FOR THE ORANGE BLOSSOM HONEY

Honey: 120 ml

Orange blossom water: 15 ml

Ground cardamom: 2.5 g

FOR THE TOASTED KATAIFI

Kataifi: 115 g

Unsalted butter: 60 g (melted)

Ground cinnamon: 2.5 g

Ground cardamom: 1.25 g

Pistachios: 30 g (chopped plus more for garnish)

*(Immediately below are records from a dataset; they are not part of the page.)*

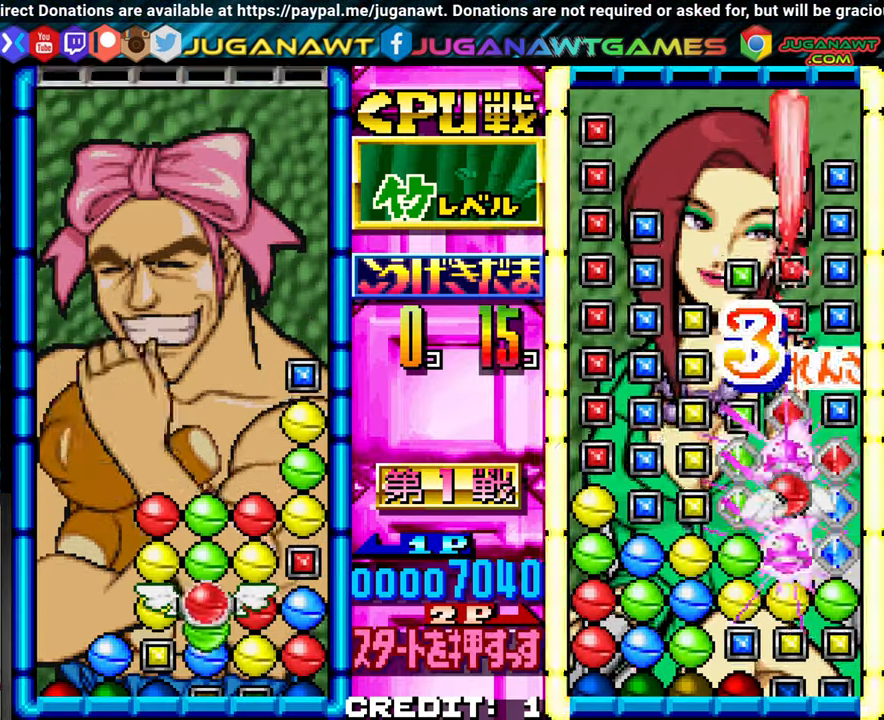
Gameplay with a controller (arcade stick); each line is a JSON object with the inputs held at the frame after it. "events" lists button and stick changes between this image and that frame as [ms after this image, input, new state], when the widget could be followed in between. Not read: L3 R3.
{"buttons": [], "left_stick": "center"}
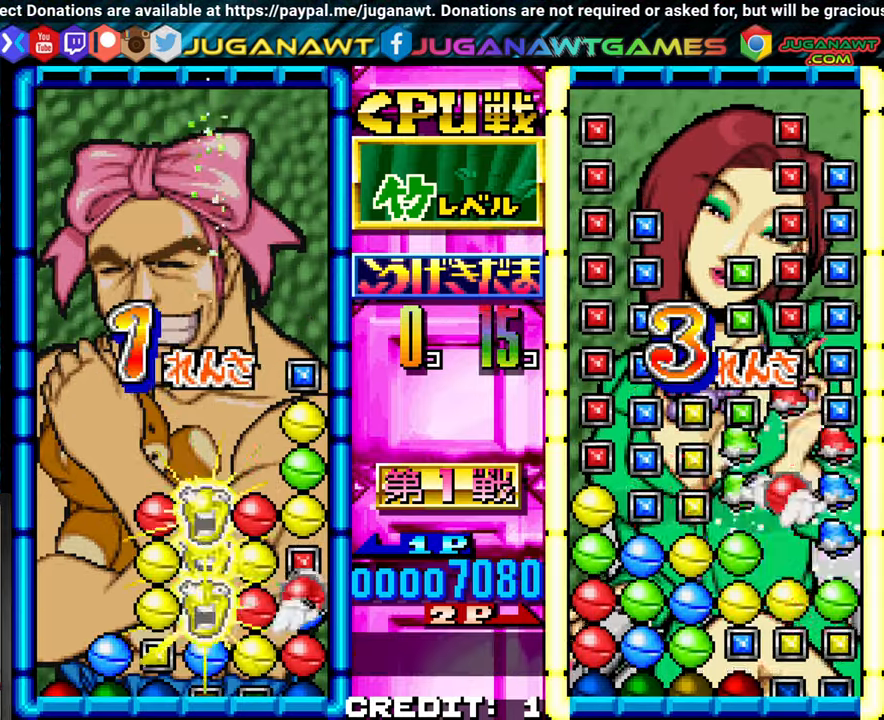
{"buttons": [], "left_stick": "center", "events": [[233, "left_stick", "up"], [283, "left_stick", "center"]]}
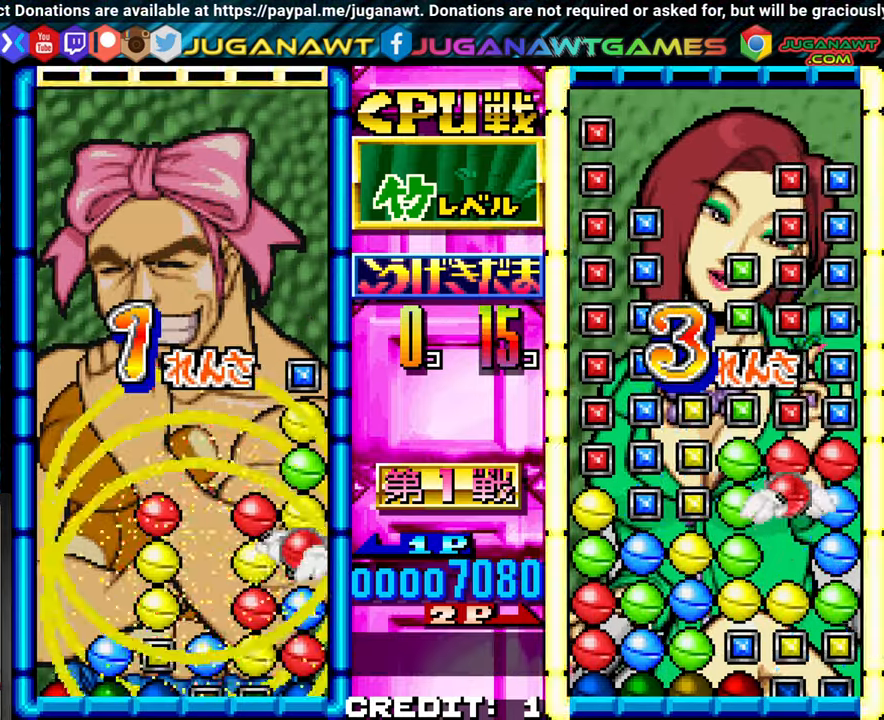
{"buttons": ["SQUARE"], "left_stick": "center", "events": [[50, "left_stick", "left"], [150, "left_stick", "center"], [450, "SQUARE", "down"]]}
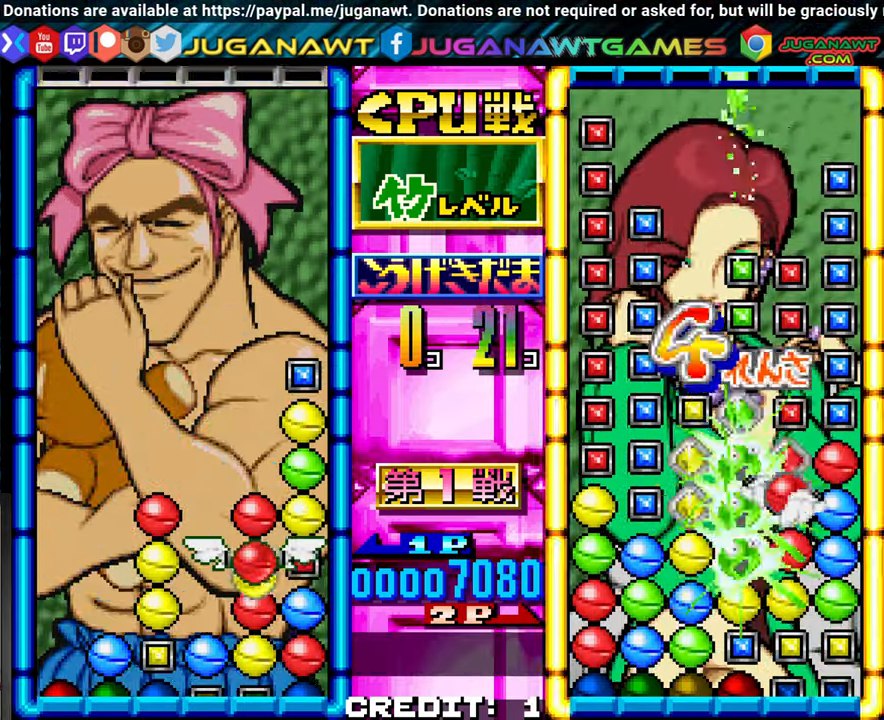
{"buttons": [], "left_stick": "center", "events": [[67, "SQUARE", "up"], [250, "left_stick", "left"], [350, "left_stick", "center"]]}
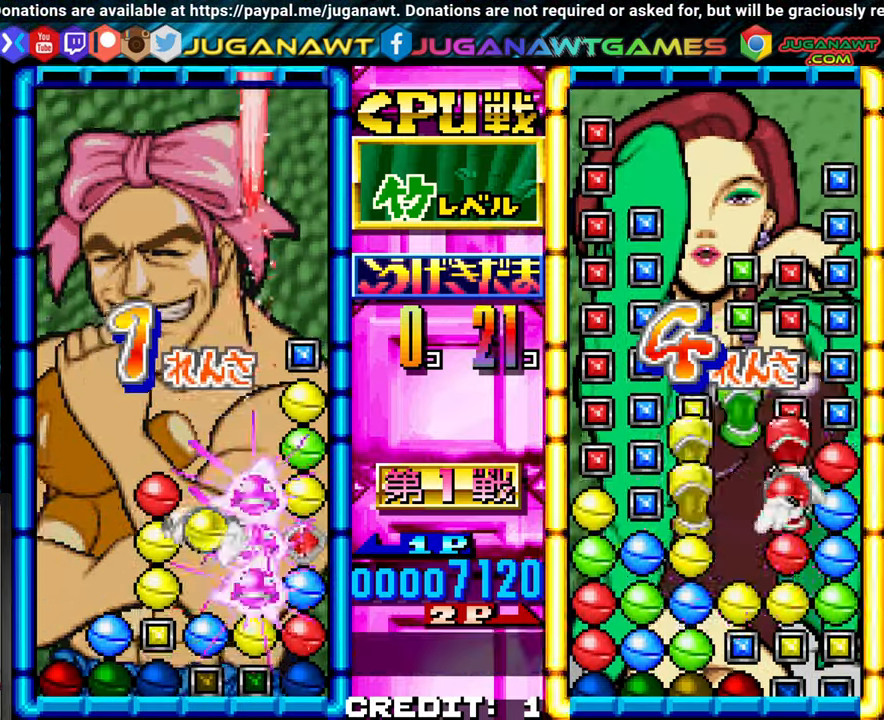
{"buttons": [], "left_stick": "left"}
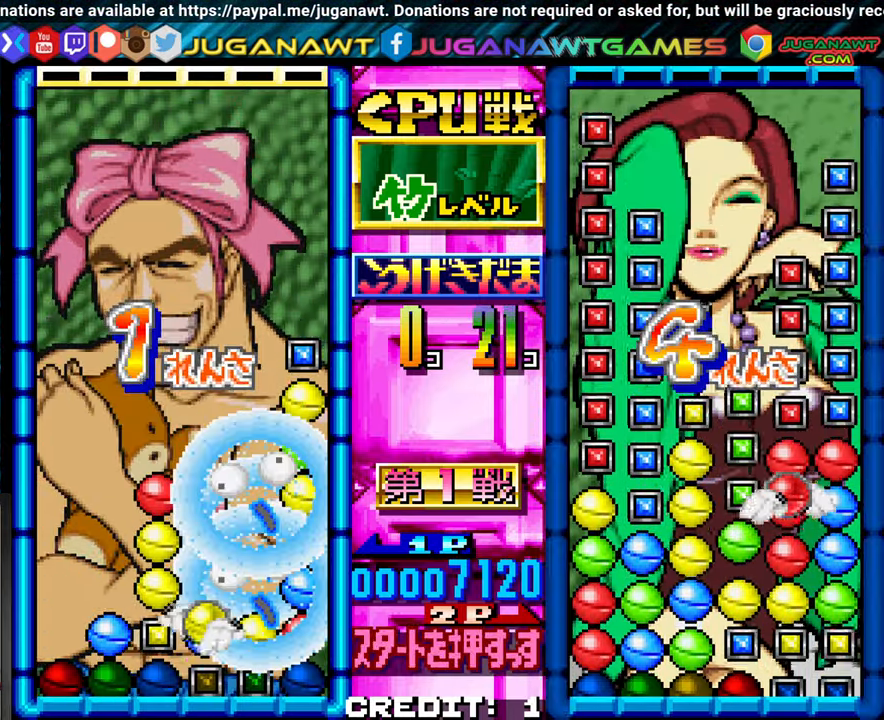
{"buttons": [], "left_stick": "center", "events": [[83, "left_stick", "center"], [300, "SQUARE", "down"], [417, "SQUARE", "up"]]}
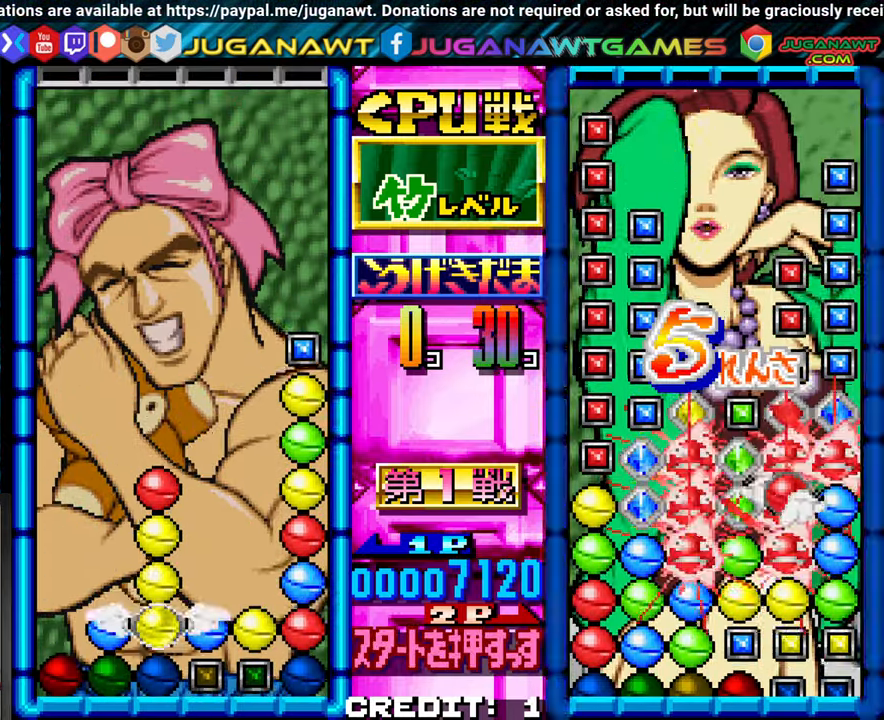
{"buttons": [], "left_stick": "up", "events": [[150, "SQUARE", "down"], [283, "SQUARE", "up"], [467, "left_stick", "up"]]}
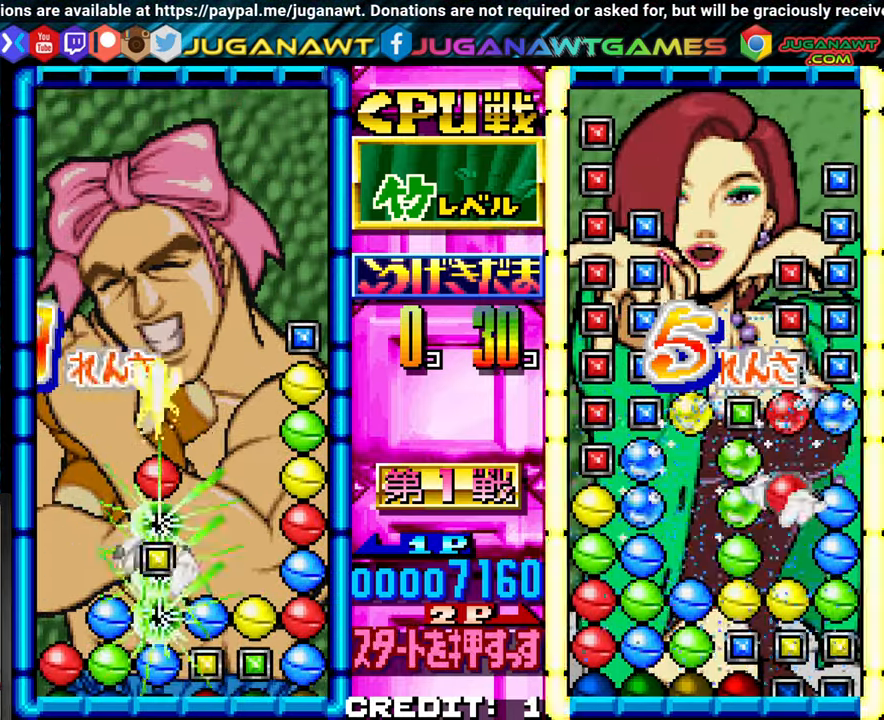
{"buttons": [], "left_stick": "center"}
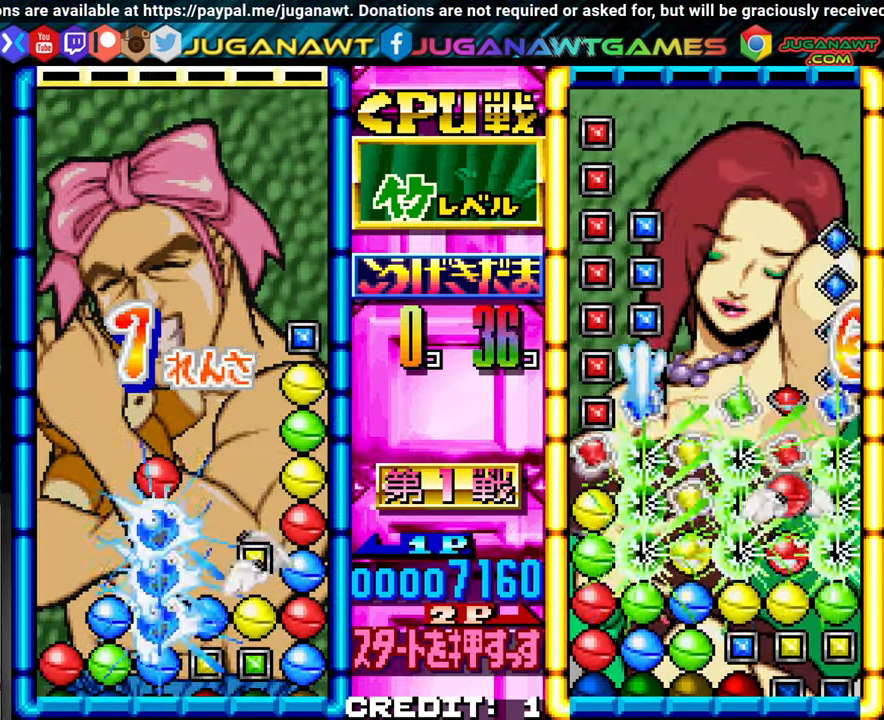
{"buttons": [], "left_stick": "center", "events": [[367, "left_stick", "up"], [450, "left_stick", "center"]]}
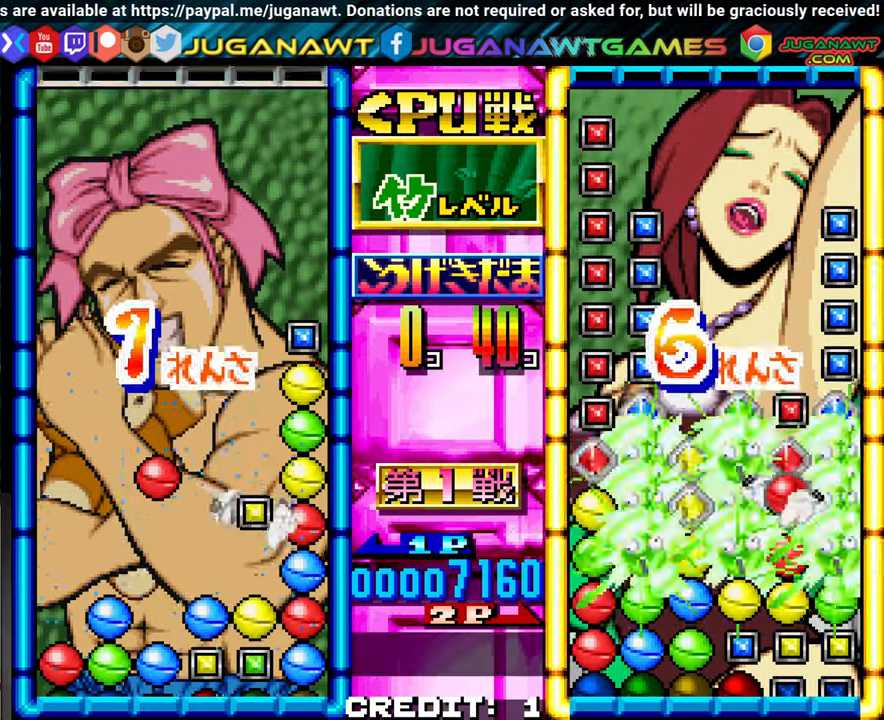
{"buttons": ["SQUARE"], "left_stick": "center"}
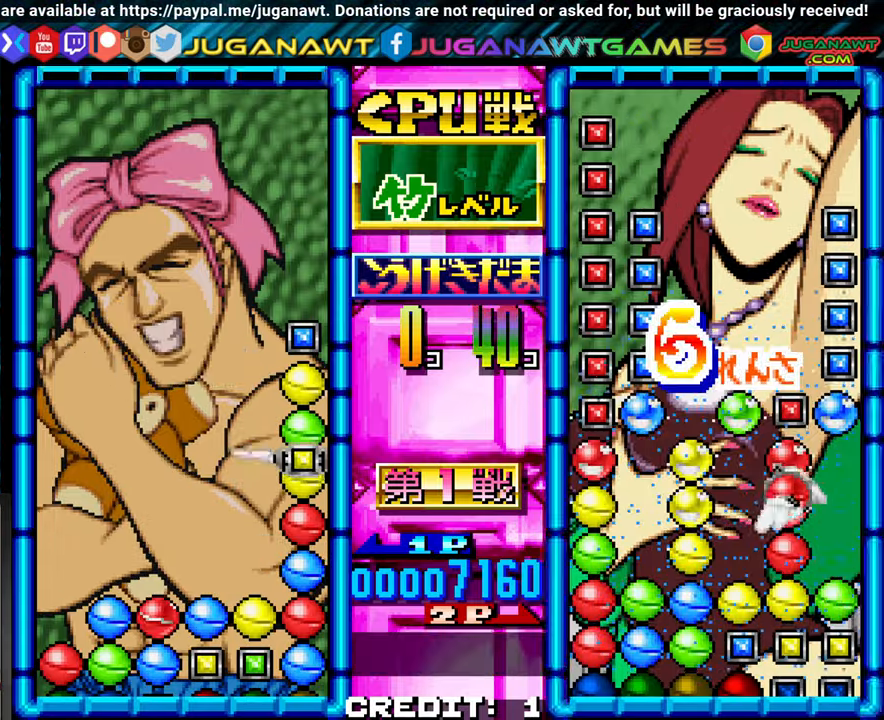
{"buttons": ["SQUARE"], "left_stick": "center", "events": [[134, "SQUARE", "up"], [200, "left_stick", "left"], [284, "left_stick", "center"], [467, "SQUARE", "down"]]}
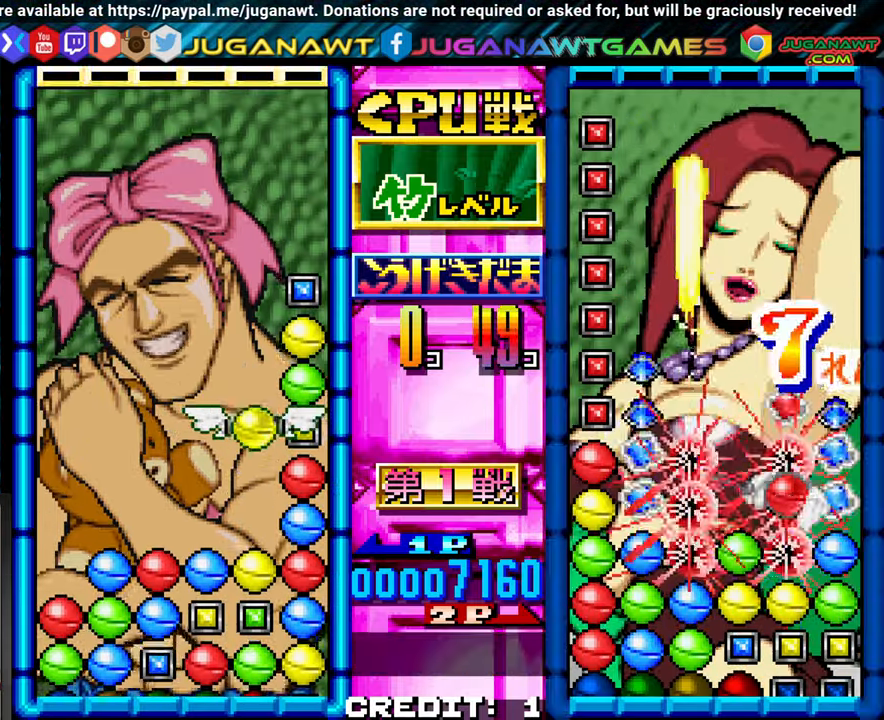
{"buttons": [], "left_stick": "center", "events": [[84, "SQUARE", "up"], [250, "left_stick", "up"], [334, "left_stick", "center"]]}
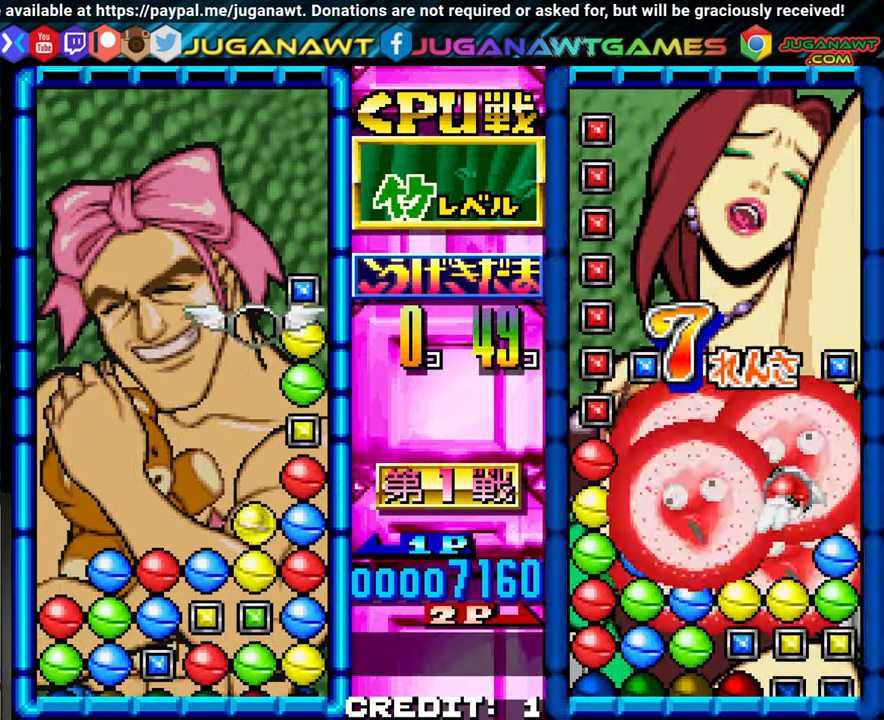
{"buttons": [], "left_stick": "left"}
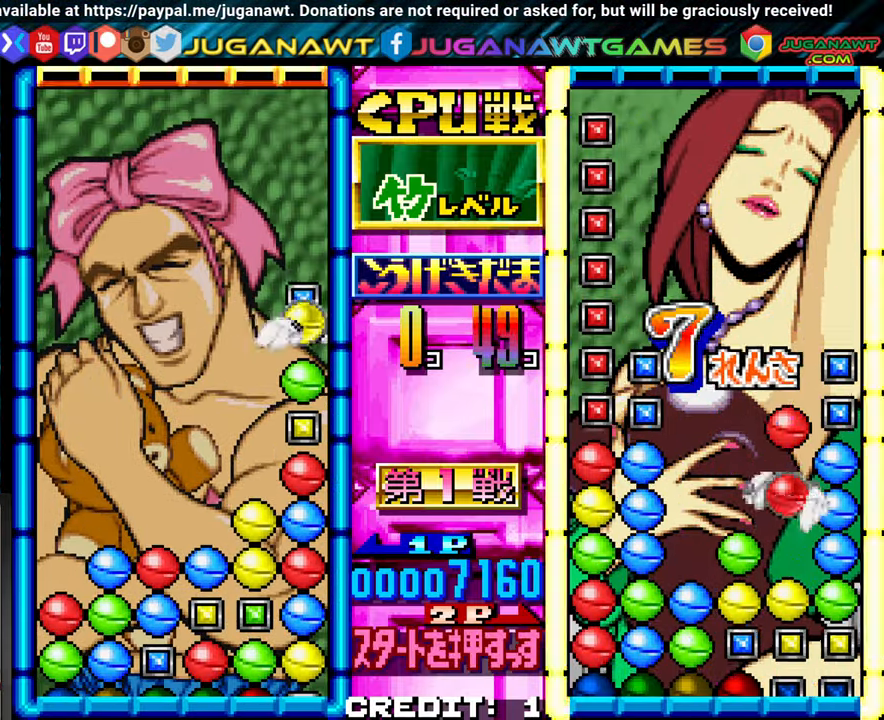
{"buttons": [], "left_stick": "center", "events": [[100, "left_stick", "center"], [250, "SQUARE", "down"], [334, "SQUARE", "up"]]}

Candied orange peel: 30 g (chopped plus more for garnish)

115 g

FOR THE SUNDAE

Vanilla ice cream: 4 large scoops

Kataifi: toasted

Orange blossom honey: 60 ml

Celebratory in a nostalgic way, there is nothing better than a sundae. “This one combines crunchy kataifi with sweet honey, spices and chocolate for a perfect end to the night and a satisfying way to bring in the new year,” says Nurdjaja.
How to make Kataifi Sundae With Orange Blossom Honey
01.
Make the Orange Blossom Honey (Make Ahead)
  • Combine the honey, orange blossom water, and cardamom in a medium saucepan.
  • Bring to a boil over medium heat, then remove from the heat, cover, and let cool at room temperature.
  • Set aside until ready to use.
02.
Toast the Kataifi (Make Ahead)
  • Preheat the oven to 375°F.
  • Pull the kataifi into long strands and place in a bowl.
  • Pour the melted butter over the pastry and toss well to coat.
  • Spread the kataifi evenly on a parchment-lined sheet tray.
  • Bake for 5 minutes, then remove from the oven and gently turn the pastry to encourage even browning.
  • Return to the oven and bake for another 5 minutes, or until golden brown.
  • Remove from the oven and let cool completely.
  • Once cool, toss gently with the cinnamon, cardamom, pistachios, and candied orange peel.

Make-ahead note:
The toasted kataifi can be prepared earlier in the day and stored in an airtight container until ready to assemble.

03.
Assemble the Sundaes (Just Before Serving)
  • Place the toasted kataifi in a medium bowl.
  • Working quickly, scoop a generous ball of ice cream and roll it in the kataifi, pressing gently so the pastry adheres and fully coats the ice cream.
  • Repeat with the remaining scoops.
  • Transfer the kataifi-coated ice cream to serving dishes.
  • Drizzle about 15 ml of the orange blossom honey over each sundae.
  • Garnish with chopped pistachios and candied orange peel, and serve immediately.